視界は相変わらず真っ白で渚の姿は見えないけれど、目を閉じればすぐにあの笑い顔が瞼の裏に浮かんだ。


…朋也くん、ごめんなさいです…
…わたし約束を破ってしまいました…
…わたしが弱い子だったから、朋也くんやお父さんたちを悲しませてしまいました…
…本当に、ごめんなさいです…


「そんなことはない!お前は頑張っただろ!」
「お前は強くなった。その強さのおかげで汐は生まれることができたんだ!」
抱きしめてやりたかった。この手で、しっかりと捕まえたかった。
もうどこにもいくな、と叫んで捕まえたかった。
けれど、体は動かない。
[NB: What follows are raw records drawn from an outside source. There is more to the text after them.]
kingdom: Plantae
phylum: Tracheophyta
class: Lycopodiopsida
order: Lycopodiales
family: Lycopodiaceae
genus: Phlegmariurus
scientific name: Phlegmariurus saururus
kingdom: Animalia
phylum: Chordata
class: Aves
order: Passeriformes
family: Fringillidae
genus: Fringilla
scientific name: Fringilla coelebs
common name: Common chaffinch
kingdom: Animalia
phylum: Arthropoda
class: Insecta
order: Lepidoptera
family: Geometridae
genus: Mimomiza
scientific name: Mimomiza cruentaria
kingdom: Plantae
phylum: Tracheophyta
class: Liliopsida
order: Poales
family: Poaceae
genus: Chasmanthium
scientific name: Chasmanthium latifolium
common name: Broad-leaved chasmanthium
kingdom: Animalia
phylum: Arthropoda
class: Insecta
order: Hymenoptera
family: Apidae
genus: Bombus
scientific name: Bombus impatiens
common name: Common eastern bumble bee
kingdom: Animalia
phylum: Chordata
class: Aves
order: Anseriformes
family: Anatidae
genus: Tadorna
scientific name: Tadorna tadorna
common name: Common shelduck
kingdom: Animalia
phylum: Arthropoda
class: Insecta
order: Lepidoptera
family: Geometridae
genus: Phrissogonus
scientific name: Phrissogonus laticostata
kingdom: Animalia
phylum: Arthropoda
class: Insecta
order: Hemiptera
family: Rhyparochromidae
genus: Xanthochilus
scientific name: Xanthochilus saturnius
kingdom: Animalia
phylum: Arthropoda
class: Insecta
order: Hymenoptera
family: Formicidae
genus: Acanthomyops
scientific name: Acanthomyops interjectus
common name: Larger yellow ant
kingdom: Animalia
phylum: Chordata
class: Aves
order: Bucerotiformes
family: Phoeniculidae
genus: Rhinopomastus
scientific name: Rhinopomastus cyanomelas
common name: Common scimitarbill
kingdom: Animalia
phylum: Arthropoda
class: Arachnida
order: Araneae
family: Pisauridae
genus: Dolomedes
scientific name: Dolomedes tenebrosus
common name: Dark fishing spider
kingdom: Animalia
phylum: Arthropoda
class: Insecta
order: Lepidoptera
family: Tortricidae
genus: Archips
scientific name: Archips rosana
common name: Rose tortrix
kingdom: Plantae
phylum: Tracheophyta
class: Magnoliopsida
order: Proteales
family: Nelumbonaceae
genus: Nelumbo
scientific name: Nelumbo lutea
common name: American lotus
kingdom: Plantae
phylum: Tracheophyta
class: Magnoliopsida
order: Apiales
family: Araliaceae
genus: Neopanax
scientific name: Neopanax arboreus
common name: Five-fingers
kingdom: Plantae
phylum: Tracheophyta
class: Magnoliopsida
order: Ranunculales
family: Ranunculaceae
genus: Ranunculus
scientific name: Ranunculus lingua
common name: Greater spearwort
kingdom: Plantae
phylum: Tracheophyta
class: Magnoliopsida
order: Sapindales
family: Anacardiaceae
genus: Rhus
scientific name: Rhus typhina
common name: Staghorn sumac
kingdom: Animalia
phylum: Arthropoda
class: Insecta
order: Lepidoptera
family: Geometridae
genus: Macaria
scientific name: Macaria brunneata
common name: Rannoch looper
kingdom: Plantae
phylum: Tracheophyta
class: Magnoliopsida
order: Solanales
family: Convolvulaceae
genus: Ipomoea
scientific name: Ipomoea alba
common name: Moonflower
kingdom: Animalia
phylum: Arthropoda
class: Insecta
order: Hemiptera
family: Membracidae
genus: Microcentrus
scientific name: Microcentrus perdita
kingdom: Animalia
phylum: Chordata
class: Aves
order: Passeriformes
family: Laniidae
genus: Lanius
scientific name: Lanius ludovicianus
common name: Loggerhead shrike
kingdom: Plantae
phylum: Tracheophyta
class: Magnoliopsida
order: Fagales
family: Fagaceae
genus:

気持ちだけが、ただ空回りをする。


…ありがとうございます…
…でも、朋也くんが泣いてるとわたしも悲しいです…
…だから、笑ってください…


眩しさが増す。


…わたしは、ここからずっと朋也くんと、しおちゃんを見ています…
…だから、どうか強く生きてください…
…わたしの分の夢も、叶えてください…


声が離れていく。
待ってくれ…いかないでくれ…っ!渚ぁ…っ!
どうすることもできなくて、抗いようの無い波に飲まれて…その瞬間は終わった。








気がついたとき、俺はあの丘の上で一人倒れていた。
雪は俺の体に積もり、雲の隙間からは光が射していた。
「夢、だったのか…」
立ち上がり、ズボンについた枯葉や雪を払う。
夢だったとしたら、なんて残酷な夢だろう。
「夢の中でぐらい顔を見せてくれよな…」

―でも、例えそれが夢だったとしても。
あの言葉は確かに渚の想いで、願いだ。
俺は生きなくてはいけない。
オッサンから、早苗さんから夢を託された渚。
そしてその渚から、俺は夢を託された。
「責任重大だな…」
大きくため息を一つ。
そうして俺はこの丘を立ち去った。


町の灯りが雪に包まれていく。
「去年のクリスマスはおそろいの時計を買ったんだったよな…」
今でもはっきりと覚えている。
嬉しそうに、年甲斐もなく繋いだ手を大きく振って歩いた。
町中を探し回って見つけた、だんごのぬいぐるみを強く抱きしめていた。

春には、あいつの為に卒業式をやった。
たくさんの仲間たちに祝福されて、手を繋いで一緒に坂を登った。
夏には、二人でプールに行ったりもした。
あいつのおかげで、人との繋がりを知った。
それからも色んなことがあって…そして俺たちは結婚した。
やがて宿る新しい命。
小さいながらも幸せな家庭。
この家族の為に生きていこう。
こいつらを幸せにすることが俺の夢だ。
…そう思っていた。
けれど、現実は残酷で…。
たった一人の愛する人さえ奪われて…。
たった一つの幸せを守ることすらできなかった。

「次の楽しいこと、うれしいことをみつければいい」

―あれは、誰の言葉だったろうか。



俺たちはこれからも変わり続けていく。
想いも…変わってゆくのだろう。
あんなに愛した渚のことも、いつか忘れてしまうんだろうか。
流されるがままに、抗いようも無く。
それでも今は生きるしかない。
がむしゃらに生きて、生きて、生きて。
汐を見るとどうしてもあいつを思い出して辛いから、しばらくは早苗さんに甘えよう。
悲しむ暇も無いくらいに夢中に働かないと、とてもじゃないが生きていける気がしなかった。
どんなに醜くても、今は生きていく。それだけだった。